JEAN GOUWELOOS

(1865 - Brussels - 1943)

 
 

Nude at her toilette

Signed lower right Jean Gouweloos

Oil on canvas

24 x 16 1/4 inches

Provenance:
Private collection, Belgium.

Jean Gouweloos was one of the more prominent pupils of famed Orientalist painter Jean-François Portaels (1818-1895), whom he studied under at the Académie Royale des Beaux Arts in Brussels from 1886 to 1888. Originally trained in printmaking at his uncle’s press, Gouweloos began his career as a lithographer and poster designer before transitioning into painting. He was an active member in the group Voorwaarts, a collective co-founded by Constant Montald (1862-1944) in 1891 after the disbandment of the group L’Union des Arts. He went on to join Le Sillon, which succeeded Voorwaarts in 1893. Gouweloos and several young Belgian artists, most having studied at the Brussels Academy, believed there was a need to counterbalance the Symbolist and Neo-Impressionist movements that were gaining popularity at the time. Their goal was to reengage with the tradition of Flemish realist painting and apply these forgotten values to a new objective realism. Le Sillon also focused their efforts on organizing multiple exhibitions annually, creating more opportunities for its members to display new work.
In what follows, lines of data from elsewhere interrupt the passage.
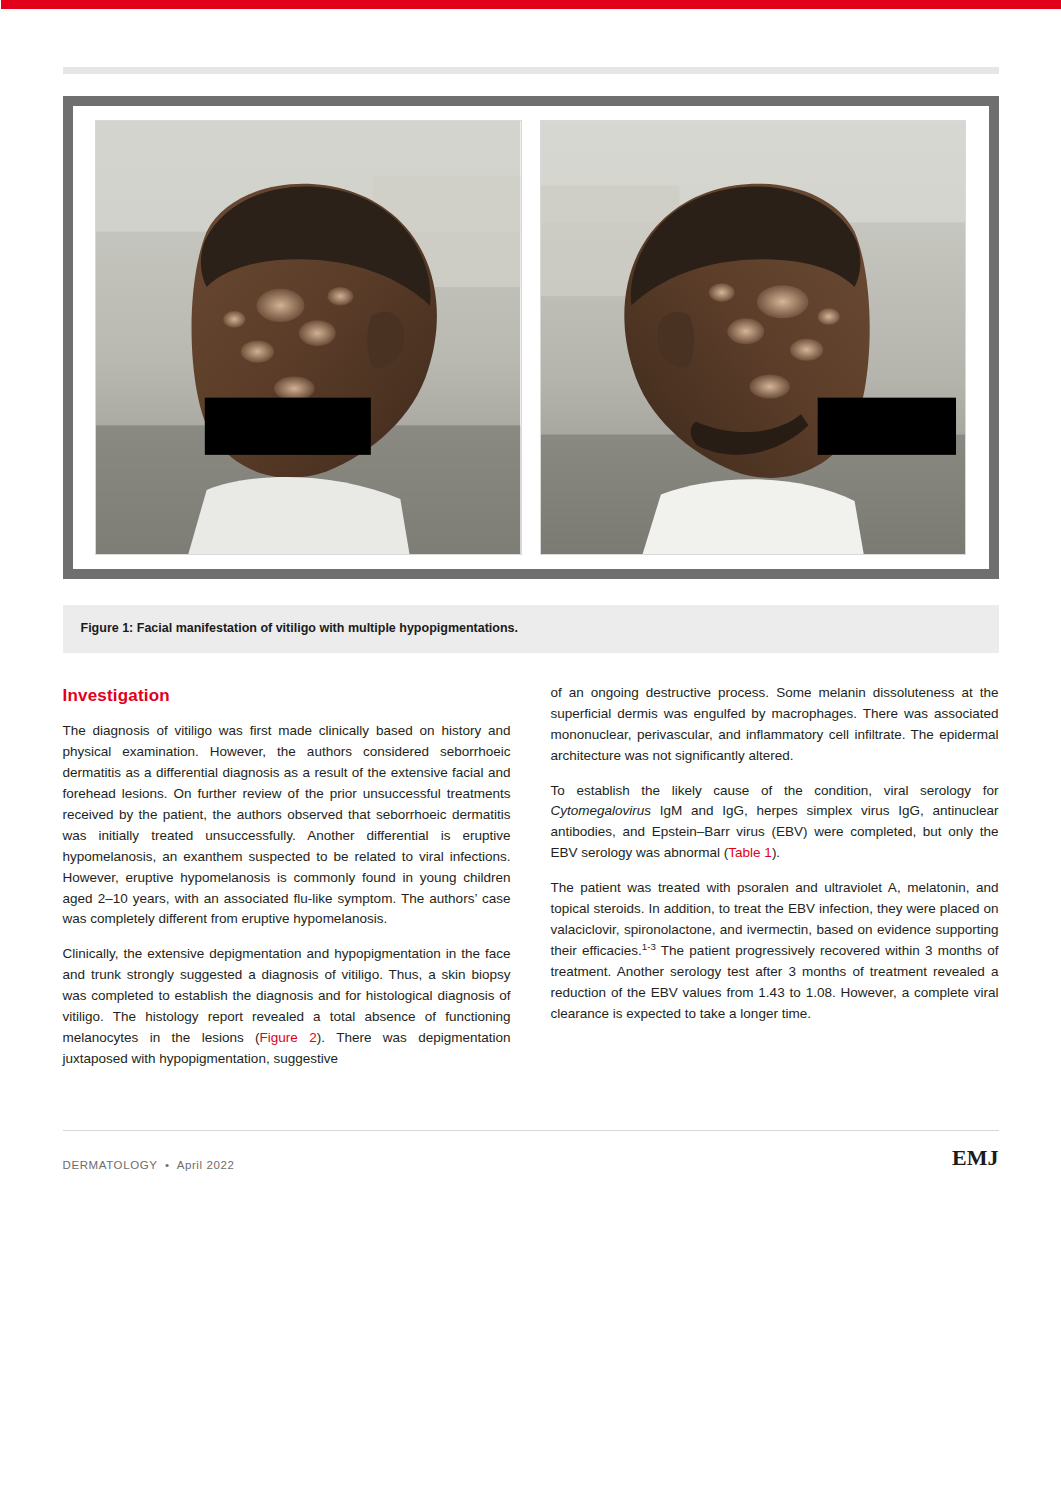Figure 1: Facial manifestation of vitiligo with multiple hypopigmentations.
Investigation
The diagnosis of vitiligo was first made clinically based on history and physical examination. However, the authors considered seborrhoeic dermatitis as a differential diagnosis as a result of the extensive facial and forehead lesions. On further review of the prior unsuccessful treatments received by the patient, the authors observed that seborrhoeic dermatitis was initially treated unsuccessfully. Another differential is eruptive hypomelanosis, an exanthem suspected to be related to viral infections. However, eruptive hypomelanosis is commonly found in young children aged 2–10 years, with an associated flu-like symptom. The authors’ case was completely different from eruptive hypomelanosis.
Clinically, the extensive depigmentation and hypopigmentation in the face and trunk strongly suggested a diagnosis of vitiligo. Thus, a skin biopsy was completed to establish the diagnosis and for histological diagnosis of vitiligo. The histology report revealed a total absence of functioning melanocytes in the lesions (Figure 2). There was depigmentation juxtaposed with hypopigmentation, suggestive
of an ongoing destructive process. Some melanin dissoluteness at the superficial dermis was engulfed by macrophages. There was associated mononuclear, perivascular, and inflammatory cell infiltrate. The epidermal architecture was not significantly altered.
To establish the likely cause of the condition, viral serology for Cytomegalovirus IgM and IgG, herpes simplex virus IgG, antinuclear antibodies, and Epstein–Barr virus (EBV) were completed, but only the EBV serology was abnormal (Table 1).
The patient was treated with psoralen and ultraviolet A, melatonin, and topical steroids. In addition, to treat the EBV infection, they were placed on valaciclovir, spironolactone, and ivermectin, based on evidence supporting their efficacies.1-3 The patient progressively recovered within 3 months of treatment. Another serology test after 3 months of treatment revealed a reduction of the EBV values from 1.43 to 1.08. However, a complete viral clearance is expected to take a longer time.
DERMATOLOGY • April 2022
EMJ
Gouweloos rose to recognition around the year 1900 when he received accolades for his paintings of bathers on the north Belgian coast. In addition to seascapes he is best known for his beautifully rendered depictions of alluring women. The current painting is an exceptional example of a nude viewed from behind. This is an intimate and private scene in which the viewer observes, undetected, the woman tending to her hair in the mirror. We cannot tell if she is preparing herself to enter the public eye, or if she has disrobed at the end of her day. Gouweloos masterfully captures the soft and supple human flesh, contrasting the pink and red tonalities of her skin against the monochromatic neutral interior. We are unable to see her face, but a personal identity is suggested by the clothing and items scattered around her. The artist moves the eye dynamically around the canvas from the flower on her hanging hat, to the blue scarf on the vanity, and the garment strewn on her chair. Ultimately, it is difficult to look away from a body so beautifully painted that it seems almost tangible.